(Beginning of GIVEN PASSAGE)

Well for starters... Since I started high school my list of phobias has nearly quadrupled (quadruppled? quadroopled? quad... Ah fuck it.). Which, with most people this would be worrisome... But these phobias are just an embarassment.

I have, my entire life, had these phobias:

*Arachnophobia (Fear of spiders)
*Kakorrhaphiophobia (Fear of Failure)
*Autophobia (A fear of solitude. Or abandoment. Mostly, for me it means abandonment but since the fifth grade (when I watched an episode of justice league where The Flash, my favorite character, got frozen in time and nearly lost his mind...) I have been afraid of both.)
*Agoraphopia/claustrophobia (I have this intense fear of closets... I feel like things will come out of them and drag me into their midst. Luckily... There is one RIGHT BESIDE MY BED...)
*Alchluophobia (or Nyctophobia) (Fear of the Dark.)
*Dentophobia (Fear of the Dentist)- I don't like other people's hands in my mouth. OR the taste that is left in your mouth afterwards.

(End of GIVEN PASSAGE)
(Beginning of STUDY MATERIAL)

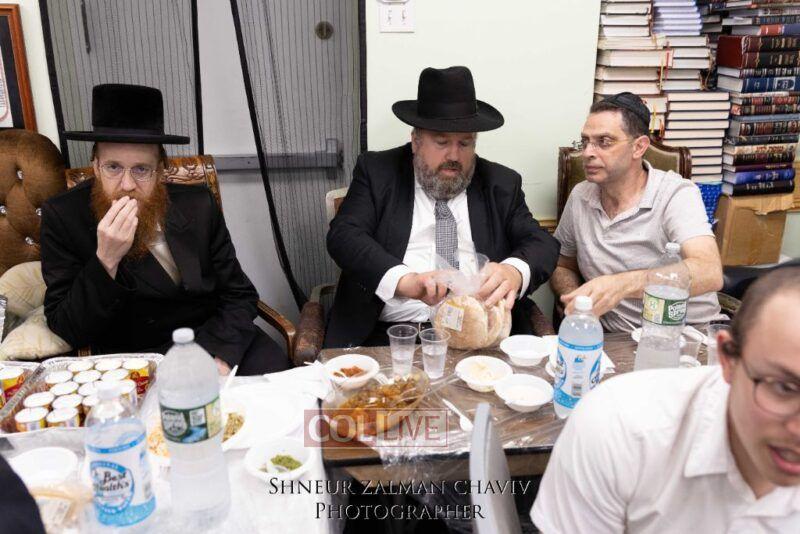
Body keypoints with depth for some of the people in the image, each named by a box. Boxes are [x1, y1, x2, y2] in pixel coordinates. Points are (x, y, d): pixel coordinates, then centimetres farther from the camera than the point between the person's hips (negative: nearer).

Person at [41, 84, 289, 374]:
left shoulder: (197, 206, -3)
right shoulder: (63, 216, -8)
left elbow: (238, 295, 0)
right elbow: (69, 332, -9)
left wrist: (219, 356, -18)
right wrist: (106, 261, -25)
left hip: (211, 340, 2)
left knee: (272, 369, -24)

(End of STUDY MATERIAL)

• **EXERCISE 1**: In the post about phobias, which Justice League character does the writer say got frozen in time?
• **EXERCISE 2**: Please retype everything in the phobia post from "Well for starters..." down to "of the Dark.)".
• **EXERCISE 3**: Continue the post about phobias from where it stops.

• **ANSWER SECTION 1**: The Flash.

• **ANSWER SECTION 2**:
Well for starters... Since I started high school my list of phobias has nearly quadrupled (quadruppled? quadroopled? quad... Ah fuck it.). Which, with most people this would be worrisome... But these phobias are just an embarassment.

I have, my entire life, had these phobias:

*Arachnophobia (Fear of spiders)
*Kakorrhaphiophobia (Fear of Failure)
*Autophobia (A fear of solitude. Or abandoment. Mostly, for me it means abandonment but since the fifth grade (when I watched an episode of justice league where The Flash, my favorite character, got frozen in time and nearly lost his mind...) I have been afraid of both.)
*Agoraphopia/claustrophobia (I have this intense fear of closets... I feel like things will come out of them and drag me into their midst. Luckily... There is one RIGHT BESIDE MY BED...)
*Alchluophobia (or Nyctophobia) (Fear of the Dark.)

• **ANSWER SECTION 3**:
Since beginning highschool these phobias have been added to the list:

*Algophobia (Fear of Pain)- Not too strange right? I just flinch every time someone raises a hand for no reason... Seriously no reason. Oh! Maybe it was the emotional beating that came with high school... Like the fruit cake that always comes with Christmas.
*Apeirophobia (Fear of infinity)- This one really is understandable. The thought that we cannot measure the universe is daunting. But astronomy has done this to me:
*Cleithrophobia (Fear of space)- I had a panic attack three days ago because we watched a video that took you from a picnic all the way out to space where Earth can't even be seen any more... I kept thinking... What if we never find Earth again? Holy shit... Holy shit... What then? WHAT THEN?!... Which leads to:
*Dementophobia (Fear of becoming insane)
... Moving on....
*Aphenphosmphobia (Fear of being touched)- Which isn't too intense.
* Fear of Yellow Lights- You know... The push-over sibling of red and green... Red says STOP and green says GO, but Yellow says: "Hey, could you slow down? I might turn red... You really hould consider... No? Okay...". This fear is because of the car acciendent.
*Asthenophobia (Fear of fainting)- Cause I fainted after giving blood.
(Now before you all go wondering if my next fear is going to be needles... YOU'RE WRONG. I was stupid and decided I didn't need breakfast the morning of giving blood. Because you do not need food if you are losing two pints of something that RUNS YOUR BODY.Whatever... I saved three lives I'm fine, I passed out but at least I'm not going to hell.)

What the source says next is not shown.